- [Recorded data]:

▬▬▬▬▬▬

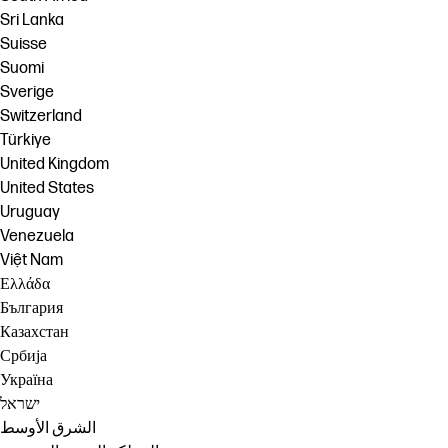
Sri Lanka
Suisse
Suomi
Sverige
Switzerland
Türkiye
United Kingdom
United States
Uruguay
Venezuela
Việt Nam
Ελλάδα
България
Казахстан
Србија
Україна
ישראל
الشرق الأوسط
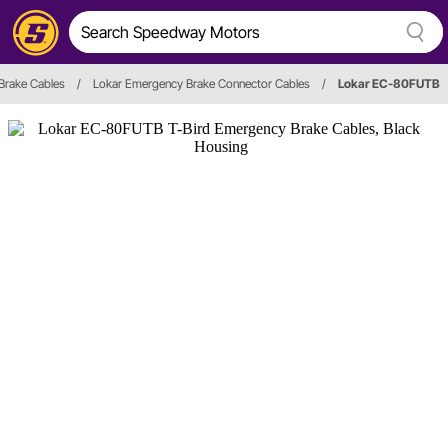
 Brake Cables
/
Lokar Emergency Brake Connector Cables
/
Lokar EC-80FUTB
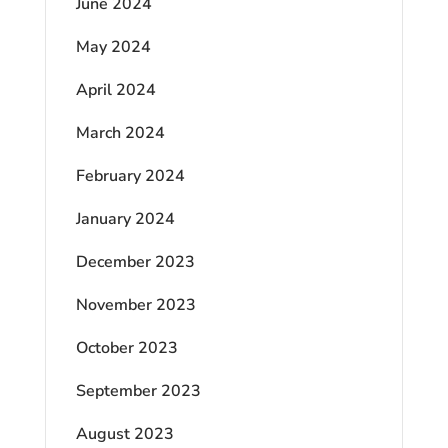
June 2024
May 2024
April 2024
March 2024
February 2024
January 2024
December 2023
November 2023
October 2023
September 2023
August 2023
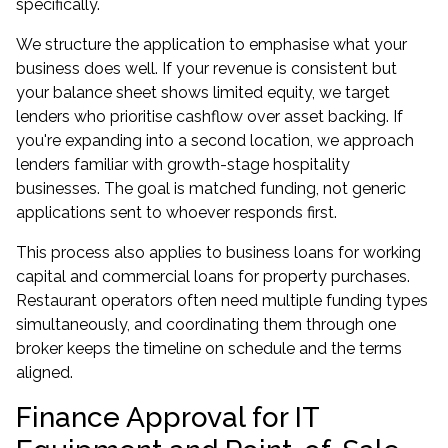
specifically.
We structure the application to emphasise what your
business does well. If your revenue is consistent but
your balance sheet shows limited equity, we target
lenders who prioritise cashflow over asset backing. If
you're expanding into a second location, we approach
lenders familiar with growth-stage hospitality
businesses. The goal is matched funding, not generic
applications sent to whoever responds first.
This process also applies to
business loans
for working
capital and
commercial loans
for property purchases.
Restaurant operators often need multiple funding types
simultaneously, and coordinating them through one
broker keeps the timeline on schedule and the terms
aligned.
Finance Approval for IT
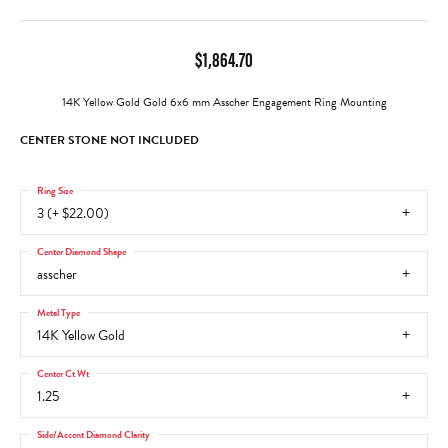
$1,864.70
14K Yellow Gold Gold 6x6 mm Asscher Engagement Ring Mounting
CENTER STONE NOT INCLUDED
Ring Size
3 (+ $22.00)
Center Diamond Shape
asscher
Metal Type
14K Yellow Gold
Center Ct Wt
1.25
Side/Accent Diamond Clarity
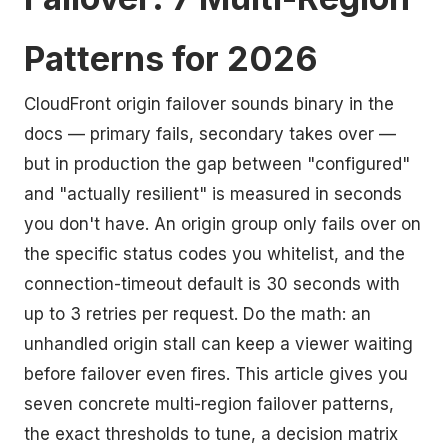
Patterns for 2026
CloudFront origin failover sounds binary in the
docs — primary fails, secondary takes over —
but in production the gap between "configured"
and "actually resilient" is measured in seconds
you don't have. An origin group only fails over on
the specific status codes you whitelist, and the
connection-timeout default is 30 seconds with
up to 3 retries per request. Do the math: an
unhandled origin stall can keep a viewer waiting
before failover even fires. This article gives you
seven concrete multi-region failover patterns,
the exact thresholds to tune, a decision matrix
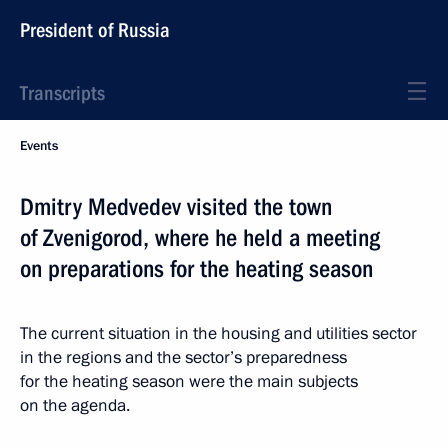
President of Russia
Transcripts
Events
Dmitry Medvedev visited the town
of Zvenigorod, where he held a meeting
on preparations for the heating season
The current situation in the housing and utilities sector
in the regions and the sector’s preparedness
for the heating season were the main subjects
on the agenda.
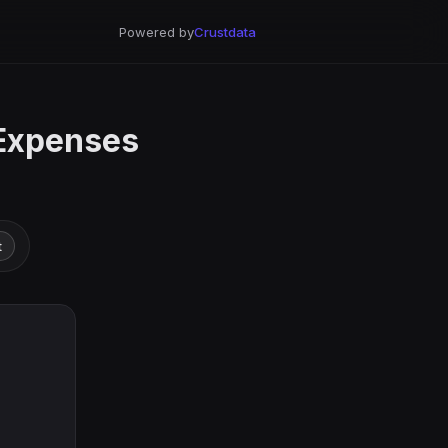
Powered by
Crustdata
 Expenses
t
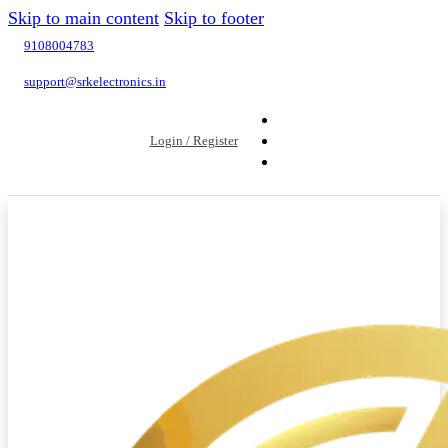
Skip to main content
Skip to footer
9108004783
support@srkelectronics.in
Login / Register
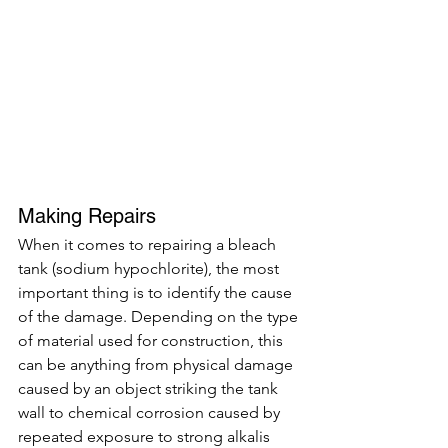
Making Repairs 
When it comes to repairing a bleach 
tank (sodium hypochlorite), the most 
important thing is to identify the cause 
of the damage. Depending on the type 
of material used for construction, this 
can be anything from physical damage 
caused by an object striking the tank 
wall to chemical corrosion caused by 
repeated exposure to strong alkalis 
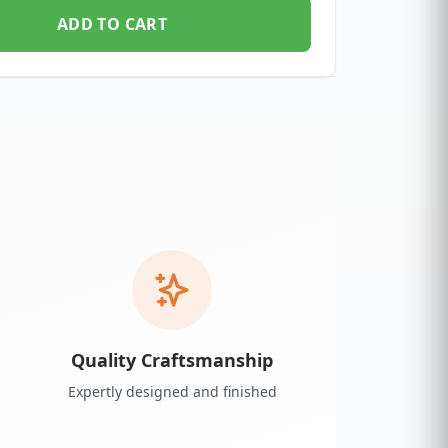
ADD TO CART
Quality Craftsmanship
Expertly designed and finished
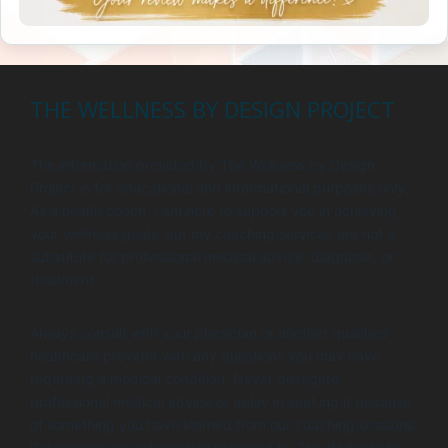
THE WELLNESS BY DESIGN PROJECT
The information provided by The Wellness by Design
Project is for educational and informational purposes only.
As a health coach, I am here to support you in achieving
your wellness goals, but my coaching services are not a
substitute for professional medical advice, diagnosis, or
treatment.
Always consult with your physician or another qualified
healthcare provider with any questions you may have
regarding a medical condition. Never disregard
professional medical advice or delay in seeking it because
of something you have learned from our coaching sessions.
Reliance on any information provided by The Wellness by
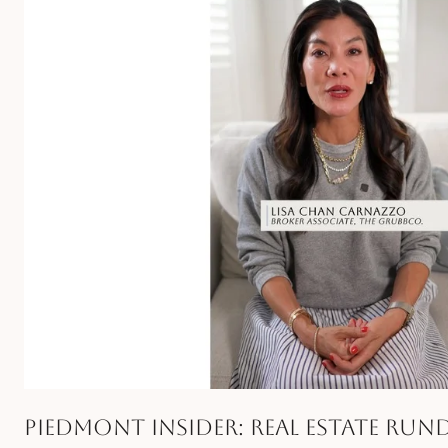
Piedmont Insider: Real Estate Ru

▬▬▬▬▬▬

- [What to do]:
Please show each line of the listing above that contains the word "lenders", copied in full. Case counts.

- [Exercise answer]:
lenders who prioritise cashflow over asset backing. If
lenders familiar with growth-stage hospitality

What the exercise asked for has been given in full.